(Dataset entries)

'''

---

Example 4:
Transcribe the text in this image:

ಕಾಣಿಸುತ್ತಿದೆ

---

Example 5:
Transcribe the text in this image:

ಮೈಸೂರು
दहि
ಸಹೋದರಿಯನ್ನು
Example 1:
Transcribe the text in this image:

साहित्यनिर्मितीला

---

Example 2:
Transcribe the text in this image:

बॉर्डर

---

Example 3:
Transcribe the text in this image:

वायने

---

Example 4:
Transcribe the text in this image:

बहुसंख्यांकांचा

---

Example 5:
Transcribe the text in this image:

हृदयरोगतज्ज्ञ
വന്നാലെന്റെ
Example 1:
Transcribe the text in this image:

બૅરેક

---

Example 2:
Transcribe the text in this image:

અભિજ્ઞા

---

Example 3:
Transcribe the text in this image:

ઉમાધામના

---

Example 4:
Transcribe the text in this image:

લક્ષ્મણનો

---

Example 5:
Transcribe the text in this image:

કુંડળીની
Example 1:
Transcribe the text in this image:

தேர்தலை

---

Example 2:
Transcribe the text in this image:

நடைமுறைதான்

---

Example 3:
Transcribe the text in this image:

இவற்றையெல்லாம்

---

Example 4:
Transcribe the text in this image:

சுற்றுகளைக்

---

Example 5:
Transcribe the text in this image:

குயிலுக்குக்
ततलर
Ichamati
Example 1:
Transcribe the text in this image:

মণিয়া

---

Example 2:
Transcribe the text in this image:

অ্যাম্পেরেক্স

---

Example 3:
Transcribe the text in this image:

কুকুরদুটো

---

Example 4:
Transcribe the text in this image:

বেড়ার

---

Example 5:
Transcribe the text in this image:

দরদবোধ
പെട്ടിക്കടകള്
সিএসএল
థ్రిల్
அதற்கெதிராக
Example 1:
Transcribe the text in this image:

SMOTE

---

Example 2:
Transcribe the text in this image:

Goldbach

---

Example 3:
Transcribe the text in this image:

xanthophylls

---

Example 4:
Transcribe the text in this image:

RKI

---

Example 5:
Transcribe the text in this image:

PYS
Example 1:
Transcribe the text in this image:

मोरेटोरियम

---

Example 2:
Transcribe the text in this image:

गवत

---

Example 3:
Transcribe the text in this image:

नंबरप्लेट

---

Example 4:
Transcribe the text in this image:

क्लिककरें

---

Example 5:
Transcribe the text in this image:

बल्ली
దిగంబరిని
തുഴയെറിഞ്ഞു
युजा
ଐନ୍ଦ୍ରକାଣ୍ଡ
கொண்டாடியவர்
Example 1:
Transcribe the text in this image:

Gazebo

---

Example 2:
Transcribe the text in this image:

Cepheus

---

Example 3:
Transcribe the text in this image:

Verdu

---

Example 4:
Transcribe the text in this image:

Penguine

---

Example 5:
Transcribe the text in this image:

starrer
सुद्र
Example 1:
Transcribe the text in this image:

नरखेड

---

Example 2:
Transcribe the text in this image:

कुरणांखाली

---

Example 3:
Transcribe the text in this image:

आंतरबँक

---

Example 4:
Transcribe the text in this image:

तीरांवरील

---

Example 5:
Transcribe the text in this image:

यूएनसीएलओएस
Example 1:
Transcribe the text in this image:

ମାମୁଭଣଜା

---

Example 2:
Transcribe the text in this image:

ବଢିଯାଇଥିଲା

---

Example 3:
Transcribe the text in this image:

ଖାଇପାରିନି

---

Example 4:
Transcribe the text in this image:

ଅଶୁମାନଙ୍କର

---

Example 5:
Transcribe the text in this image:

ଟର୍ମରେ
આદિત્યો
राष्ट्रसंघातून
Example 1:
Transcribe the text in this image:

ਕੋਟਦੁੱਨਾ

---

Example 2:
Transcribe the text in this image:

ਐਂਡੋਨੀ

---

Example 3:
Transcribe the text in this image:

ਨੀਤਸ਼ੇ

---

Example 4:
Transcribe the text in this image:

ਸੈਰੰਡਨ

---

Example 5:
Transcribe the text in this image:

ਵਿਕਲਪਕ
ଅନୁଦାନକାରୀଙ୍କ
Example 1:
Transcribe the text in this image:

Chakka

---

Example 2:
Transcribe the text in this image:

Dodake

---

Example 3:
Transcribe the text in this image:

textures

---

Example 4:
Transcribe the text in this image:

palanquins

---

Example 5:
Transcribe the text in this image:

'''

Print each record word for word.

▶ _YOUR RESPONSE_:
---

Example 4:
Transcribe the text in this image:

ಕಾಣಿಸುತ್ತಿದೆ

---

Example 5:
Transcribe the text in this image:

ಮೈಸೂರು
दहि
ಸಹೋದರಿಯನ್ನು
Example 1:
Transcribe the text in this image:

साहित्यनिर्मितीला

---

Example 2:
Transcribe the text in this image:

बॉर्डर

---

Example 3:
Transcribe the text in this image:

वायने

---

Example 4:
Transcribe the text in this image:

बहुसंख्यांकांचा

---

Example 5:
Transcribe the text in this image:

हृदयरोगतज्ज्ञ
വന്നാലെന്റെ
Example 1:
Transcribe the text in this image:

બૅરેક

---

Example 2:
Transcribe the text in this image:

અભિજ્ઞા

---

Example 3:
Transcribe the text in this image:

ઉમાધામના

---

Example 4:
Transcribe the text in this image:

લક્ષ્મણનો

---

Example 5:
Transcribe the text in this image:

કુંડળીની
Example 1:
Transcribe the text in this image:

தேர்தலை

---

Example 2:
Transcribe the text in this image:

நடைமுறைதான்

---

Example 3:
Transcribe the text in this image:

இவற்றையெல்லாம்

---

Example 4:
Transcribe the text in this image:

சுற்றுகளைக்

---

Example 5:
Transcribe the text in this image:

குயிலுக்குக்
ततलर
Ichamati
Example 1:
Transcribe the text in this image:

মণিয়া

---

Example 2:
Transcribe the text in this image:

অ্যাম্পেরেক্স

---

Example 3:
Transcribe the text in this image:

কুকুরদুটো

---

Example 4:
Transcribe the text in this image:

বেড়ার

---

Example 5:
Transcribe the text in this image:

দরদবোধ
പെട്ടിക്കടകള്
সিএসএল
థ్రిల్
அதற்கெதிராக
Example 1:
Transcribe the text in this image:

SMOTE

---

Example 2:
Transcribe the text in this image:

Goldbach

---

Example 3:
Transcribe the text in this image:

xanthophylls

---

Example 4:
Transcribe the text in this image:

RKI

---

Example 5:
Transcribe the text in this image:

PYS
Example 1:
Transcribe the text in this image:

मोरेटोरियम

---

Example 2:
Transcribe the text in this image:

गवत

---

Example 3:
Transcribe the text in this image:

नंबरप्लेट

---

Example 4:
Transcribe the text in this image:

क्लिककरें

---

Example 5:
Transcribe the text in this image:

बल्ली
దిగంబరిని
തുഴയെറിഞ്ഞു
युजा
ଐନ୍ଦ୍ରକାଣ୍ଡ
கொண்டாடியவர்
Example 1:
Transcribe the text in this image:

Gazebo

---

Example 2:
Transcribe the text in this image:

Cepheus

---

Example 3:
Transcribe the text in this image:

Verdu

---

Example 4:
Transcribe the text in this image:

Penguine

---

Example 5:
Transcribe the text in this image:

starrer
सुद्र
Example 1:
Transcribe the text in this image:

नरखेड

---

Example 2:
Transcribe the text in this image:

कुरणांखाली

---

Example 3:
Transcribe the text in this image:

आंतरबँक

---

Example 4:
Transcribe the text in this image:

तीरांवरील

---

Example 5:
Transcribe the text in this image:

यूएनसीएलओएस
Example 1:
Transcribe the text in this image:

ମାମୁଭଣଜା

---

Example 2:
Transcribe the text in this image:

ବଢିଯାଇଥିଲା

---

Example 3:
Transcribe the text in this image:

ଖାଇପାରିନି

---

Example 4:
Transcribe the text in this image:

ଅଶୁମାନଙ୍କର

---

Example 5:
Transcribe the text in this image:

ଟର୍ମରେ
આદિત્યો
राष्ट्रसंघातून
Example 1:
Transcribe the text in this image:

ਕੋਟਦੁੱਨਾ

---

Example 2:
Transcribe the text in this image:

ਐਂਡੋਨੀ

---

Example 3:
Transcribe the text in this image:

ਨੀਤਸ਼ੇ

---

Example 4:
Transcribe the text in this image:

ਸੈਰੰਡਨ

---

Example 5:
Transcribe the text in this image:

ਵਿਕਲਪਕ
ଅନୁଦାନକାରୀଙ୍କ
Example 1:
Transcribe the text in this image:

Chakka

---

Example 2:
Transcribe the text in this image:

Dodake

---

Example 3:
Transcribe the text in this image:

textures

---

Example 4:
Transcribe the text in this image:

palanquins

---

Example 5:
Transcribe the text in this image:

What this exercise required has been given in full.